* **ACTIVITY A**: Set down the passage of the interview that begins at the words "Jeff Chapin: Yeah." and ends after "brownouts and blackouts.", word for word.
* **ACTIVITY B**: Turn the entries, from their first line through the line that has "right wrist: (811, 1395, -4)", into a numbered list. Skip blank lines and leave out the pictures.

* **TEXT BLOCK**:
James Lawler: So essentially if I’m a customer of Haven, maybe just sort of walk me through, you know, what that relationship is like.
Jeff Chapin: Yeah. So I think [00:08:00] it’s a unique product category and that in this business home batteries have very low awareness. And so we have a two step process where we are two, two things we have to achieve. One is explaining to people why they should get a battery and the value propositions there, you know, primarily are power backup.
We have an aging, particularly an aging electric grid, particularly the distribution side, the, the last mile that gets to homes and businesses. A lot of that is past its intended service life. And so what you are seeing is more power outages, particularly in California, Texas, they’re predicting, I think, in Texas that the grid this summer will not have enough power to supply the, you know, homes and businesses and so they’re already predicting rolling brownouts and blackouts.
And so a primary function of, of a home battery is electric backup. So you can get continuity of power. If the grid goes down, the [00:09:00] battery switches within milliseconds, and so it’s not noticeable to homeowners that you’ve switched from grid power to battery power.

* **THE INPUT**:
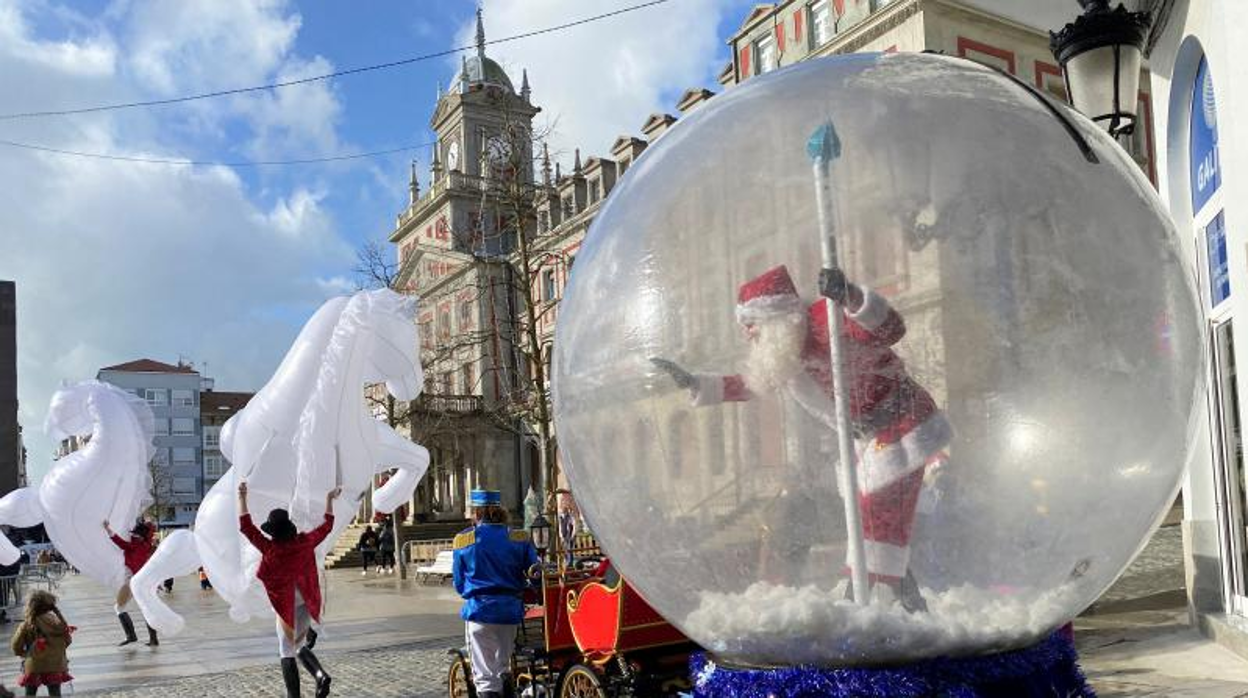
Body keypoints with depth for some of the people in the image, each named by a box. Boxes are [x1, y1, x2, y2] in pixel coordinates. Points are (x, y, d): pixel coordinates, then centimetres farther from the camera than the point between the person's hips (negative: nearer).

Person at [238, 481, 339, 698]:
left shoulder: (270, 548, -15)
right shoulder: (304, 542, -7)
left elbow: (245, 526, -9)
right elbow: (327, 525, 8)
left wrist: (242, 497, -5)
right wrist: (330, 499, 18)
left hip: (285, 605, -4)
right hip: (305, 604, 4)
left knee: (287, 652, 6)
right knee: (300, 646, 19)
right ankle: (320, 675, -3)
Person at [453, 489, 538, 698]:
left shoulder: (463, 540, -3)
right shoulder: (519, 538, 0)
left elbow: (459, 583, 6)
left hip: (480, 610, -3)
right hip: (511, 610, 3)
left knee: (485, 675, 2)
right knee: (504, 668, 21)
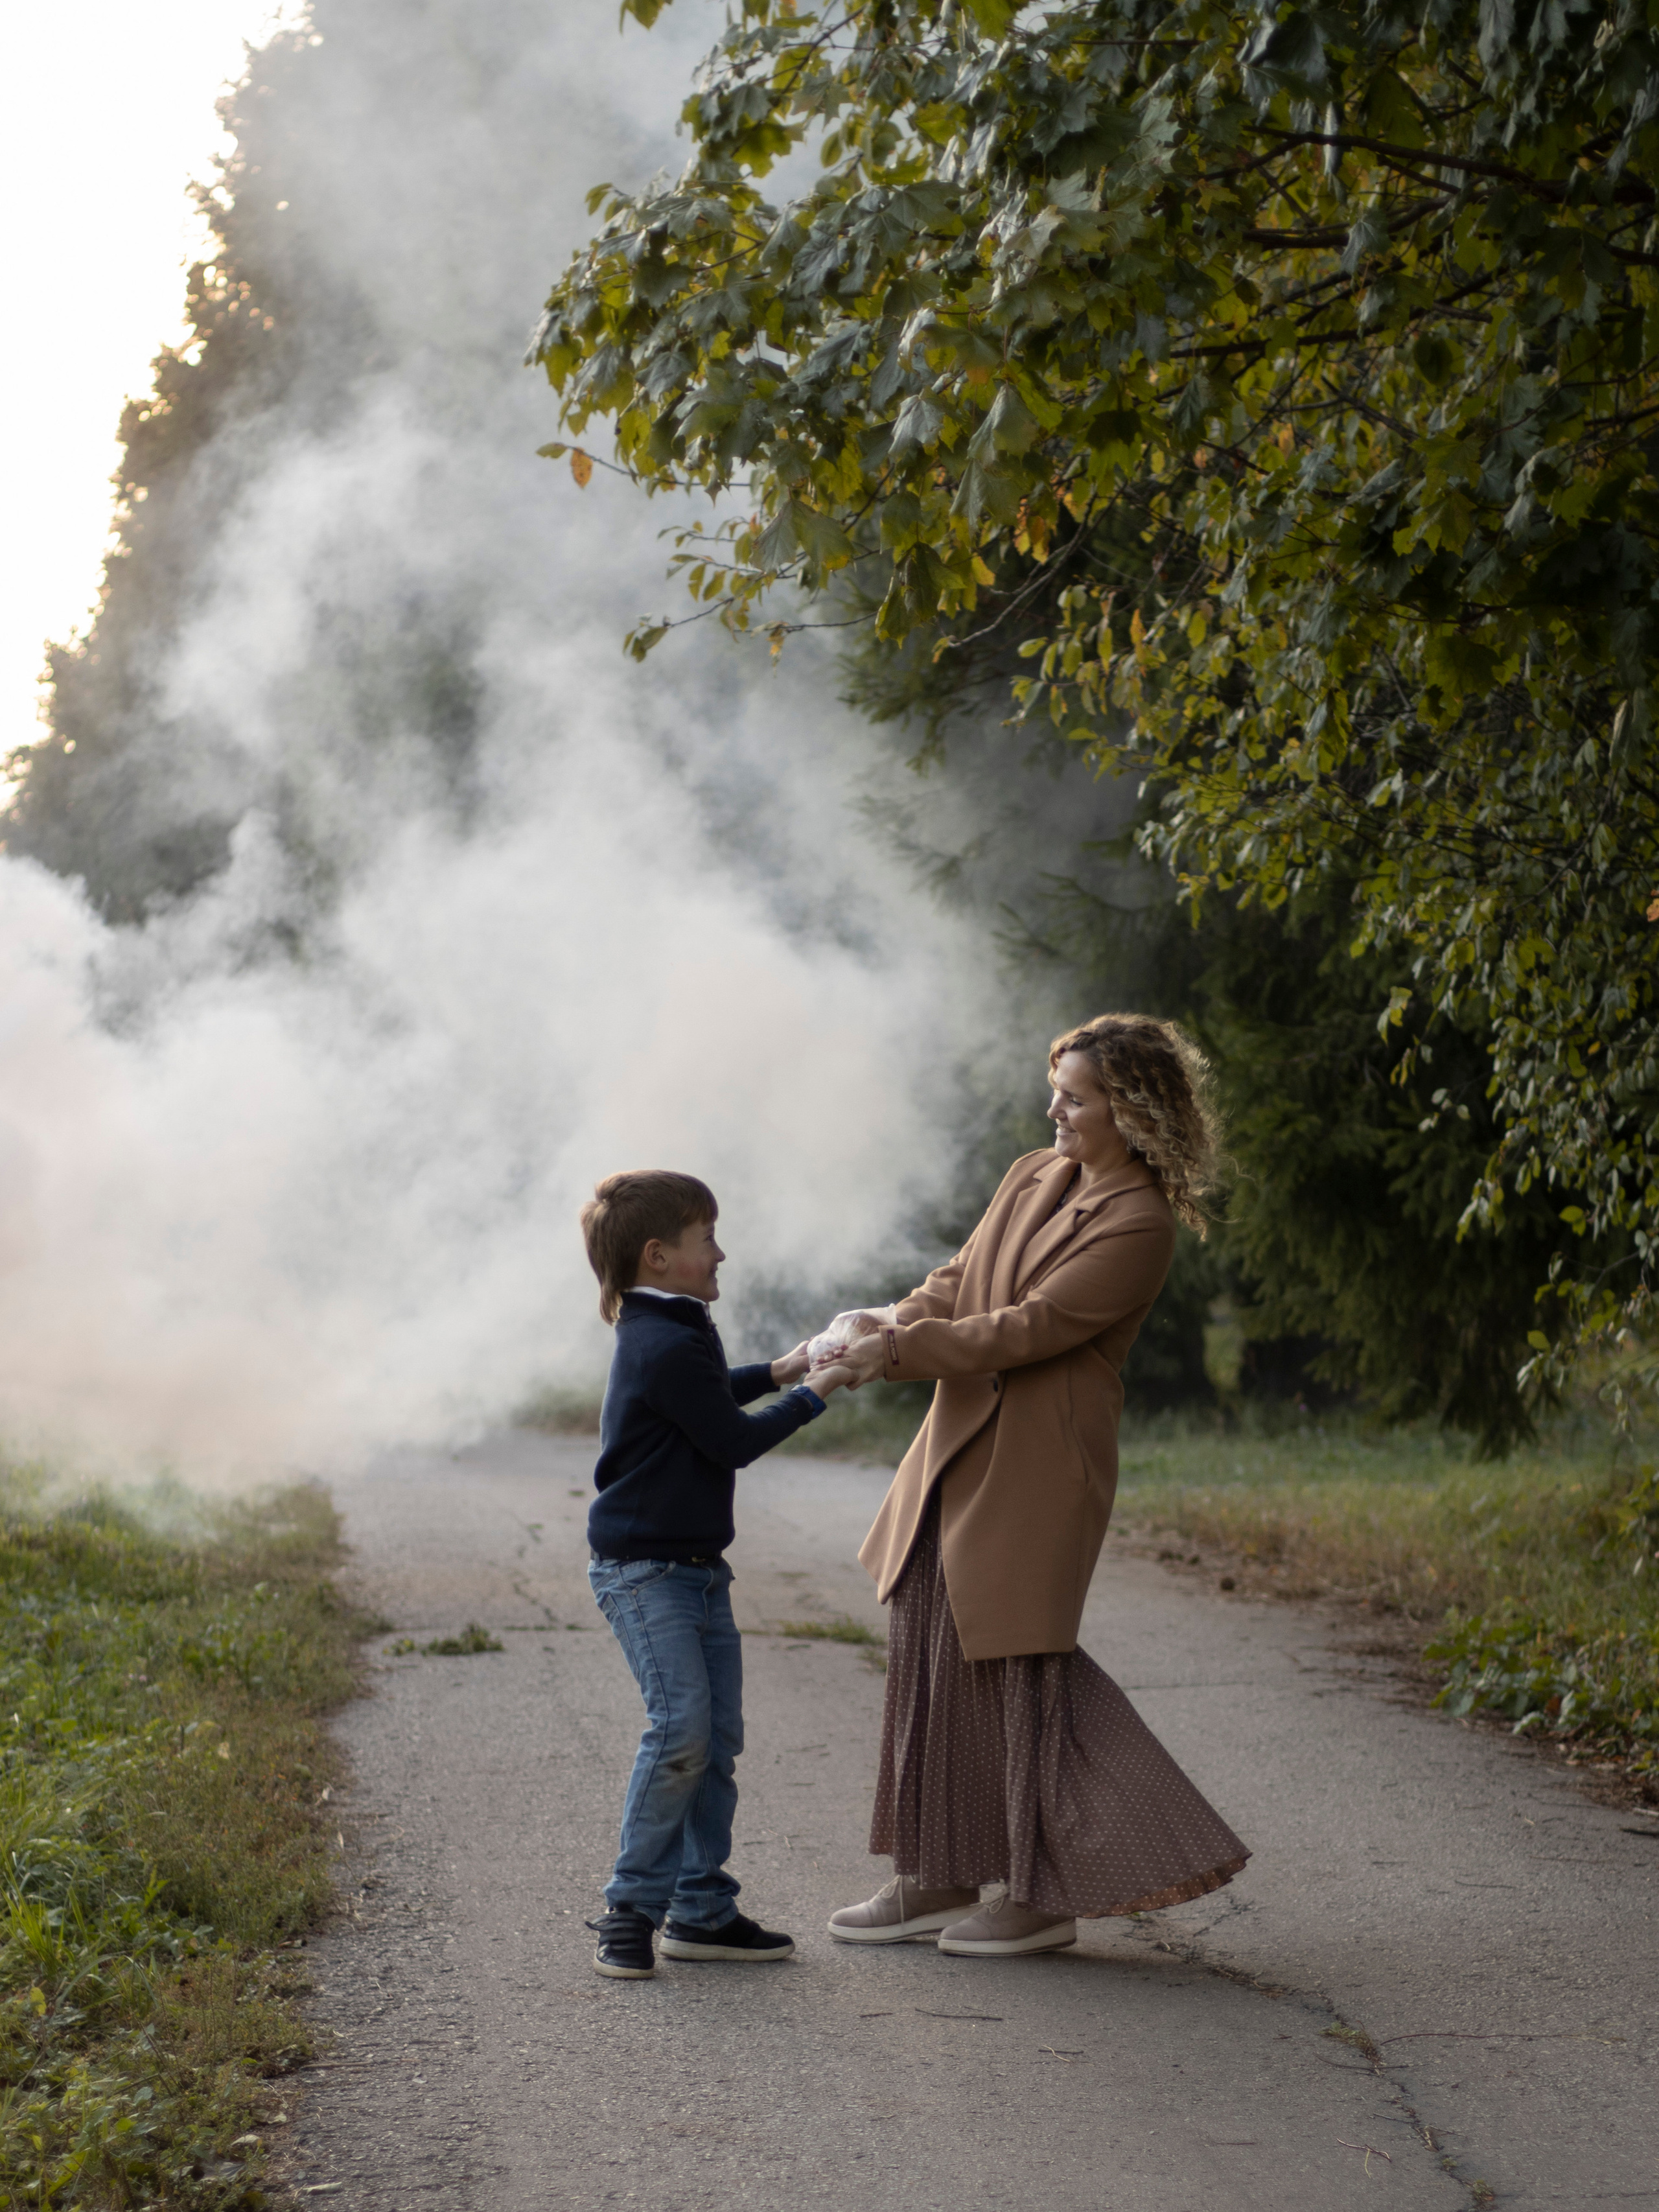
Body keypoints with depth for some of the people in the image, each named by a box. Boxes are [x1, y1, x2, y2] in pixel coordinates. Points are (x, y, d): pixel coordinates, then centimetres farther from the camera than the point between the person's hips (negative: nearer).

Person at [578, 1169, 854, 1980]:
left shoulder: (665, 1335, 14)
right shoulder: (670, 1347, -19)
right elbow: (732, 1441, -15)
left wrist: (775, 1372, 26)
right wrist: (811, 1395, -4)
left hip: (696, 1568, 11)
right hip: (644, 1571, -11)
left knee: (719, 1734, 8)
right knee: (682, 1725, -17)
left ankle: (702, 1910, 13)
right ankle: (632, 1907, -8)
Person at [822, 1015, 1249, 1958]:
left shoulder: (1139, 1226, -15)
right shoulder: (1033, 1177, 11)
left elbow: (1032, 1327, -20)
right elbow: (961, 1279, 12)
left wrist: (904, 1349, -19)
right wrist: (895, 1323, -9)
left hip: (1037, 1467, -9)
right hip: (960, 1448, 9)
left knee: (1016, 1663, -4)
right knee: (928, 1649, 11)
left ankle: (1041, 1896, 9)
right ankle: (938, 1878, 22)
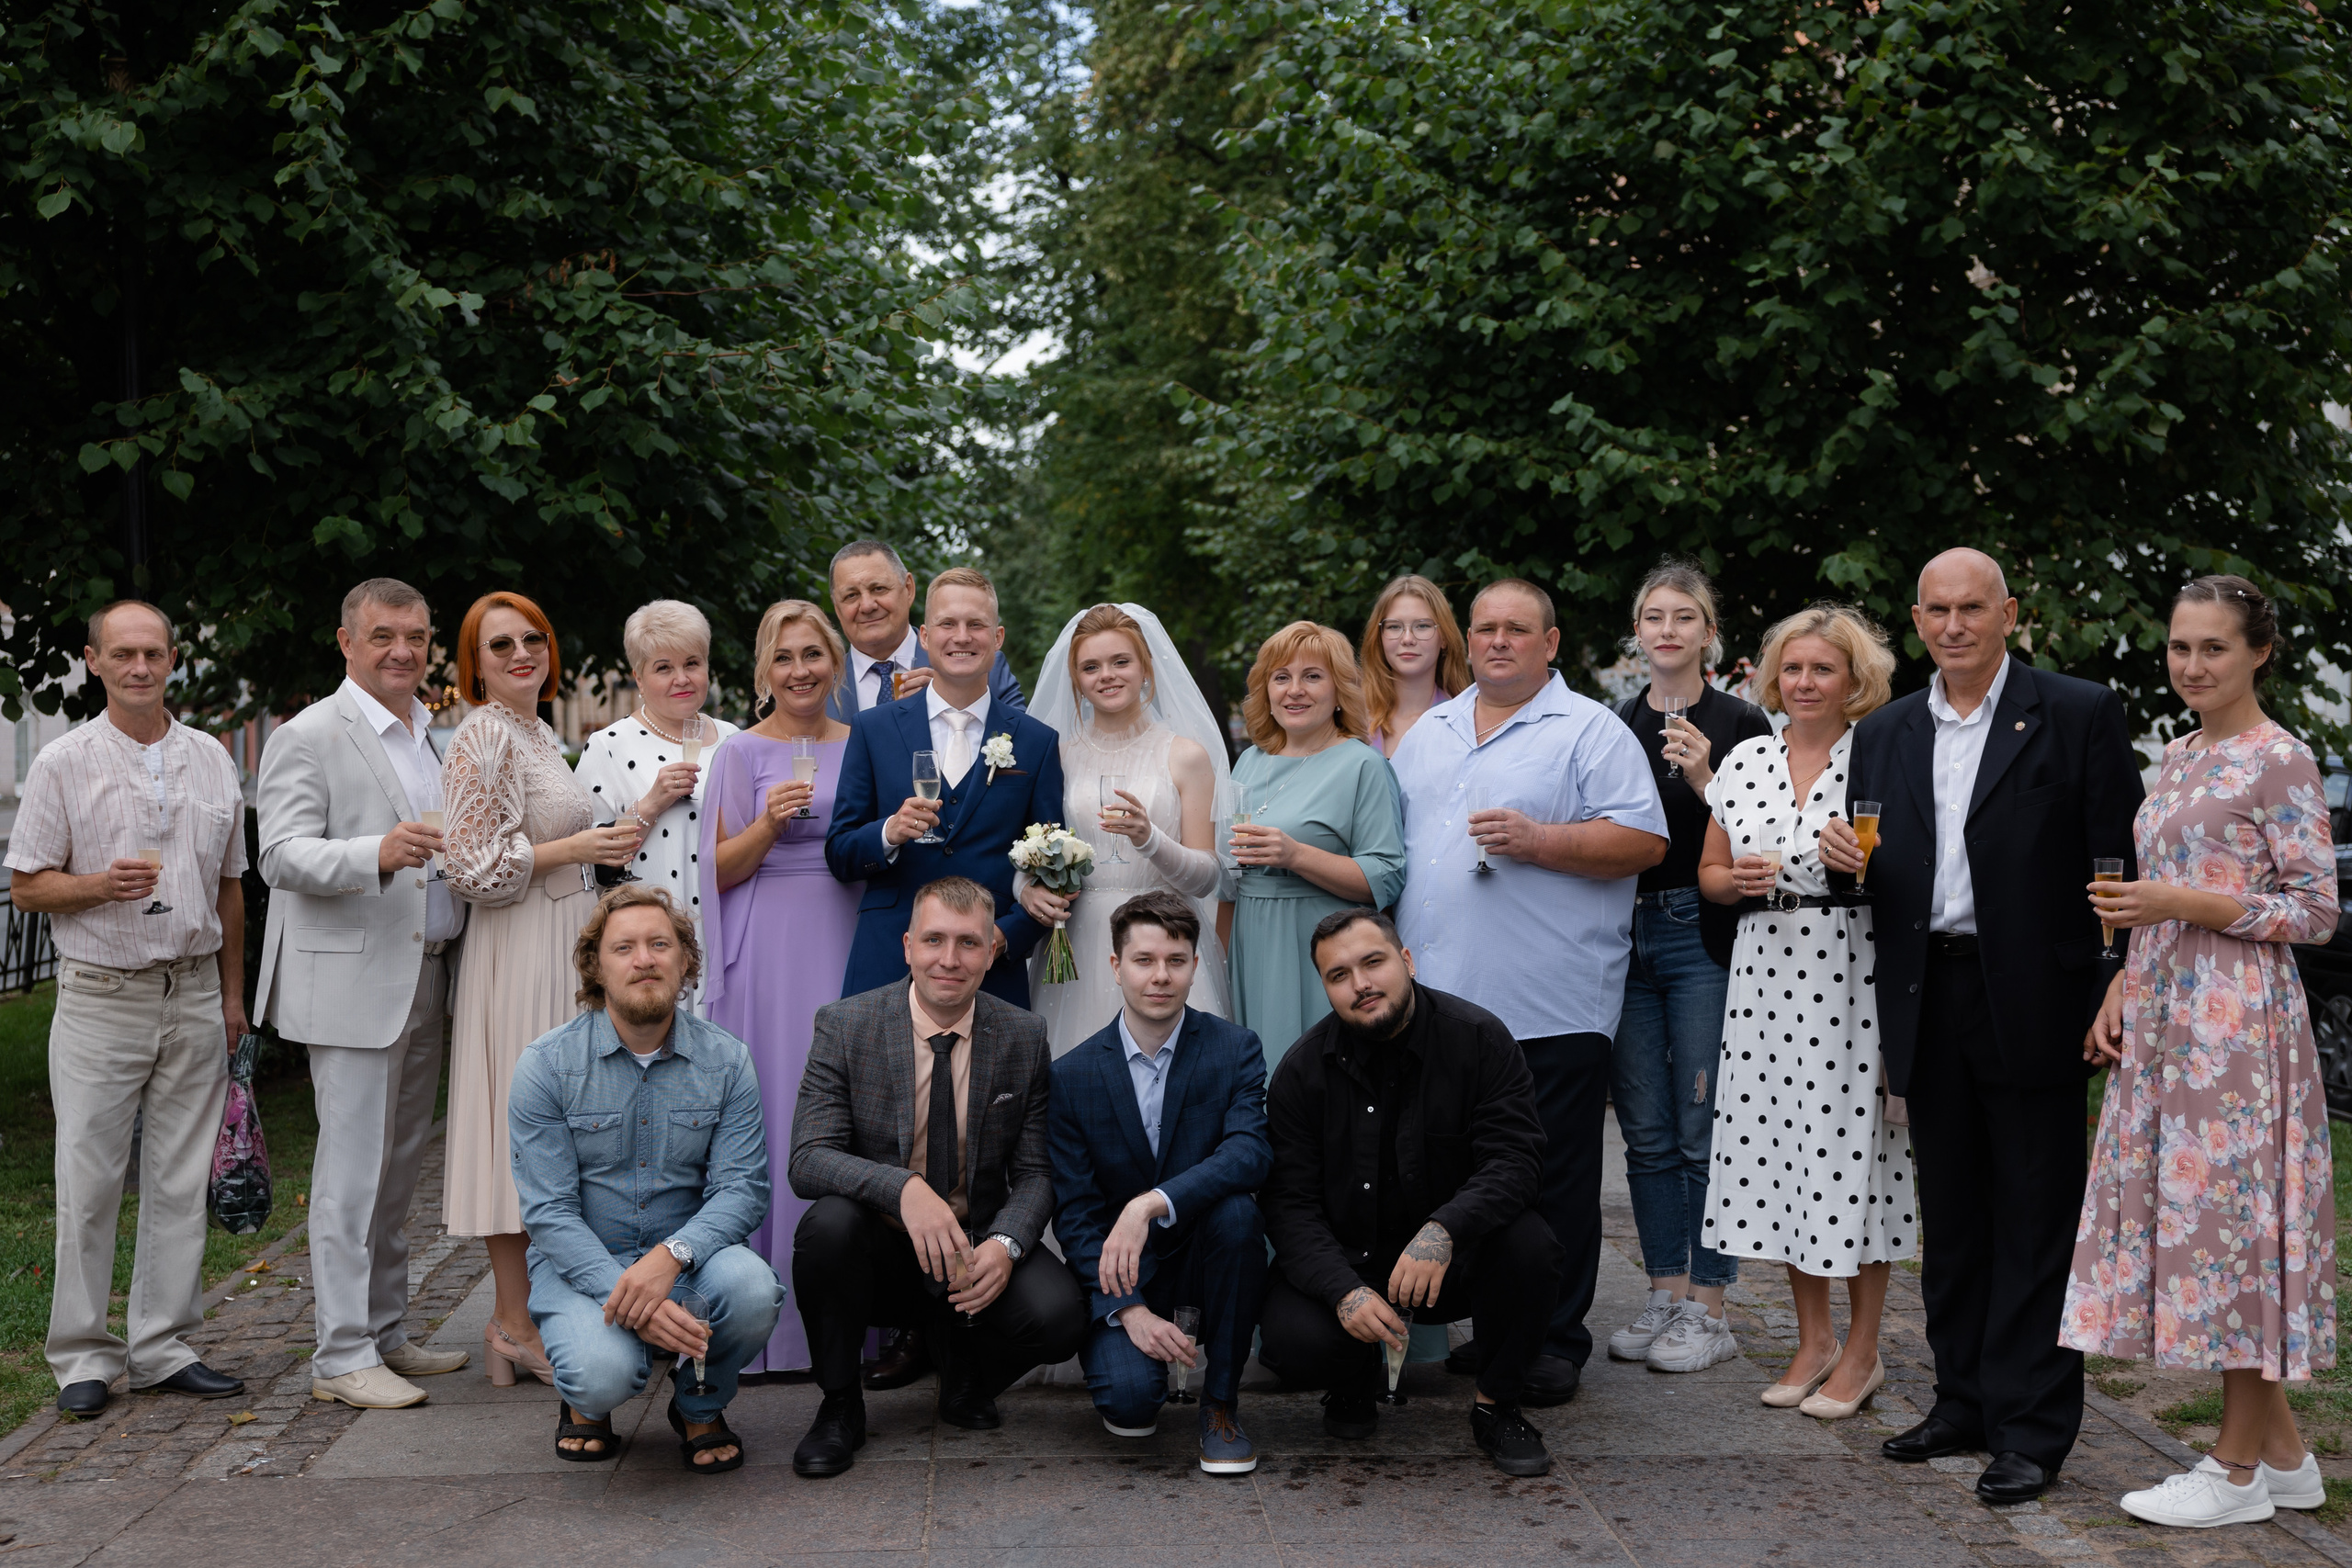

* **EXERCISE OUTPUT A**:
Jeff Chapin: Yeah. So I think [00:08:00] it’s a unique product category and that in this business home batteries have very low awareness. And so we have a two step process where we are two, two things we have to achieve. One is explaining to people why they should get a battery and the value propositions there, you know, primarily are power backup.
We have an aging, particularly an aging electric grid, particularly the distribution side, the, the last mile that gets to homes and businesses. A lot of that is past its intended service life. And so what you are seeing is more power outages, particularly in California, Texas, they’re predicting, I think, in Texas that the grid this summer will not have enough power to supply the, you know, homes and businesses and so they’re already predicting rolling brownouts and blackouts.

* **EXERCISE OUTPUT B**:
1. Body keypoints with depth for some of the people in the image, each named by a box. Boxes are [x1, y1, x2, y2] in pixel coordinates. Points are (x, y, d): pixel coordinates, then centimetres farther from the camera than the point between the person's hips (negative: nearer).
2. Person at [238, 481, 339, 698]:
3. left shoulder: (270, 548, -15)
4. right shoulder: (304, 542, -7)
5. left elbow: (245, 526, -9)
6. right elbow: (327, 525, 8)
7. left wrist: (242, 497, -5)
8. right wrist: (330, 499, 18)
9. left hip: (285, 605, -4)
10. right hip: (305, 604, 4)
11. left knee: (287, 652, 6)
12. right knee: (300, 646, 19)
13. right ankle: (320, 675, -3)
14. Person at [453, 489, 538, 698]:
15. left shoulder: (463, 540, -3)
16. right shoulder: (519, 538, 0)
17. left elbow: (459, 583, 6)
18. left hip: (480, 610, -3)
19. right hip: (511, 610, 3)
20. left knee: (485, 675, 2)
21. right knee: (504, 668, 21)
22. Body keypoints with depth for some of the people in the image, each named by a box. Boxes are [x1, y1, x2, y2] in pixel coordinates. Points are (x, y, d): pixel coordinates, then centimetres farther from the camera than the point between the person's hips (negative: nearer).
23. Person at [578, 1169, 854, 1980]:
24. left shoulder: (665, 1335, 14)
25. right shoulder: (670, 1347, -19)
26. right elbow: (732, 1441, -15)
27. left wrist: (775, 1372, 26)
28. right wrist: (811, 1395, -4)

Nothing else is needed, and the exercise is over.